We denote \(S\) the state space of all segmentations over \(V\).

In this coordinate system, any segment can be represented as a half-open interval, denoted by pairs \([a,b)\), where \(a \lt b\). For example, the first bin is denoted \([0,1)\), the segment spanning the first five bins is denoted \([0,5)\). We can represent segmentations in several ways:

as sets of adjacent half-open intervals (e.g., \(\\{ [0,3), [3,5), [5,8) \\}\))
as bit strings of length \(N+1\), where the bit values specify whether or not a boundary exists between two bins (1=boundary, 0=non-boundary). Under this convention, the starting and final bits are always equal to 1. (e.g., 100101001 )
as a path along the segmentation graph (see below)

The bit string representation makes it clear that the state space has size \(\|S\| = 2^{N-1}\). We can represent the entire state space \(S\) as a directed acyclic graph we call the segmentation graph (Fig. 4). The nodes of the segmentation graph correspond to the edges of genomic bins and all of the arcs point in the direction of increasing genomic coordinate (from left to right as depicted in Fig. 4). Each arc corresponds to a unique genomic segment.

Fig. 4

The segmentation path graph. The nodes correspond to genomic bin edges.
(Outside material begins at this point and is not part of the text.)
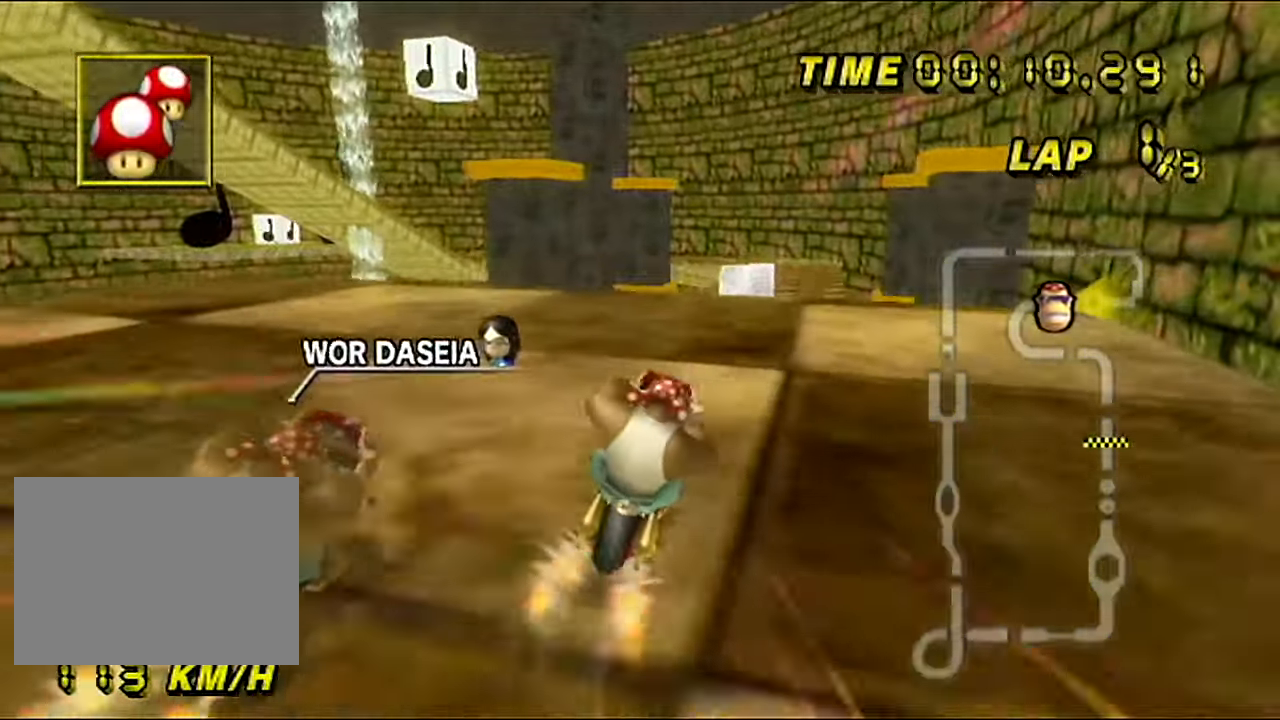
{"buttons": ["A"], "left_stick": "center", "events": [[251, "left_stick", "center"]]}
In this graphical representation, any segmentation \(s\) of the genomic bins can be mapped uniquely to a path on the segmentation graph starting at the left-most boundary (source) node and ending at the the right-most boundary (sink) node, shown in grey. The nodes visited are the segment boundaries, i.e. the 1s in the bit string representation of the segmentation.

Fig. 5

Nodes can take on states 0 (non-boundary) or 1 (segment boundary). The boundary nodes are the ones visited along a path from the source node to the sink node.

A statistical ensemble¶

Let’s assume we can associate every possible segment in \(V\) with a score or energy \(E(a,b)\) that tells us how “good” a segment it is. When thinking in terms of energies – as opposed to scores – lower means “better”.

If each segment \([a,b)\) making up a segmentation \(s\) provides an independent energetic contribution, we can define a Hamiltonian for this system as the sum of energetic contributions:

(1)\[H(s) = \displaystyle\sum_{[a,b) \in s} { E(a,b) }\]
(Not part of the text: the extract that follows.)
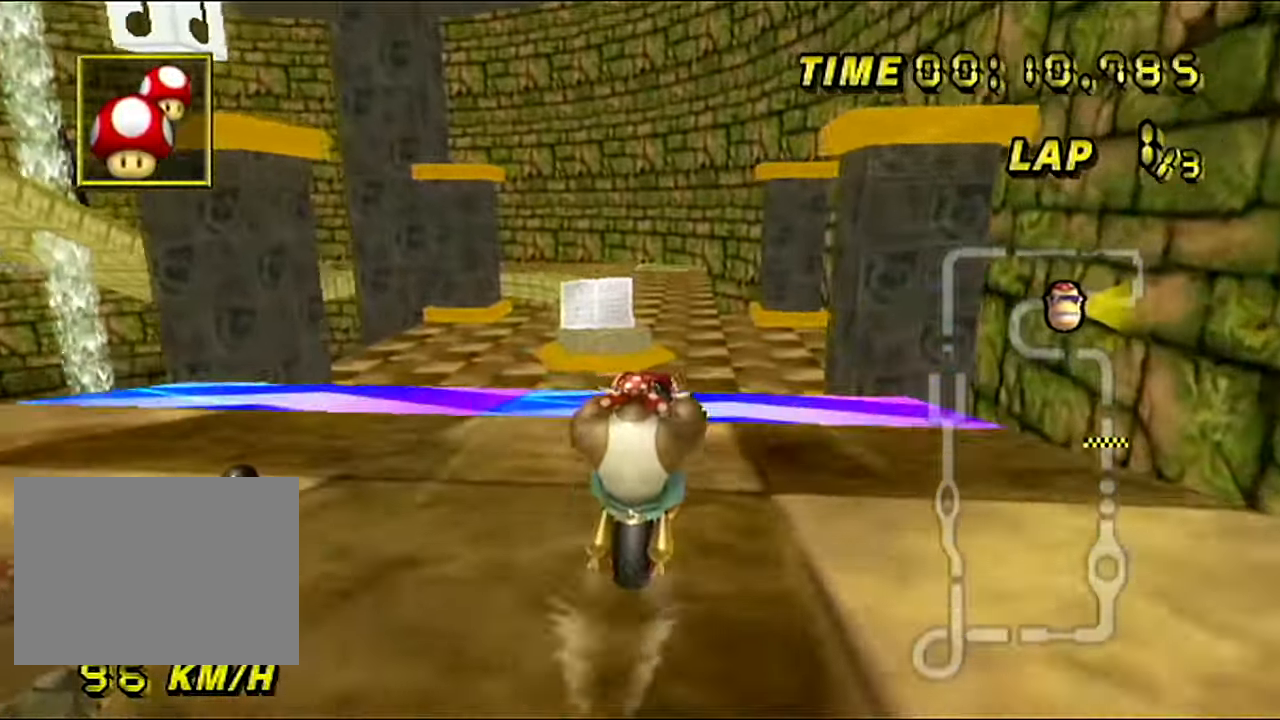
{"buttons": ["A"], "left_stick": "center", "events": []}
Having a Hamiltonian formulation allows us to construct a probabilistic model for the set of all segmentations using the framework of statistical mechanics. We model segmentations in the bit string representation as a thermal system in equilibrium with a heat bath. This statistical ensemble is called the canonical ensemble, where states (segmentations) obey the Boltzmann distribution

(2)\[p(s) = \frac{1}{Z} e^{-\beta H(s)},\]

where the normalization term \(Z\)

(3)\[Z(\beta) = \sum_{s \in S} { e^{-\beta H(s)} } ,\]

is conventionally called the partition function, and \(\beta\) is the inverse temperature with units on the energy scale.

Notable properties of this model:

The total energy of a segmentation is the sum of the energies of its segments (1). Its statistical (Boltzmann) weight in the ensemble is given by \(e^{-\beta H(s)}\).
The statistical weight of a segmentation is also the product of the Boltzmann weights of its segments, \(e^{-\beta E(a,b)}\).

Essentially, we are treating the occurrences of non-overlapping segments as statistically independent. This assumption allows us to represent the ensemble by assigning arc weights to the segmentation graph. This representation will illuminate efficient methods for obtaining exact solutions for:

the maximum probability segmentation
the marginal probability for specific boundaries to occur
the marginal probability for specific segments to occur
marginal co-occurrence probabilities of specific nodes in either state (0 or 1)
independent samples from the ensemble

Depending on the algorithm, the weight we assign to the arc connecting \(a\) and \(b\) is one of

segment energy \(E(a,b)\). The total energy of a segmentation \(s\) is then the sum of the arc weights along its path in the segmentation graph.
segment statistical weight \(e^{-\beta E(a,b)}\). The statistical weight of a segmentation \(s\) is then the product of the arc weights along its path in the segmentation graph.

The algorithms described below apply to any segment scoring function that satisfies (2). We will explore the results for a segment version of the Potts energy model on Hi-C data.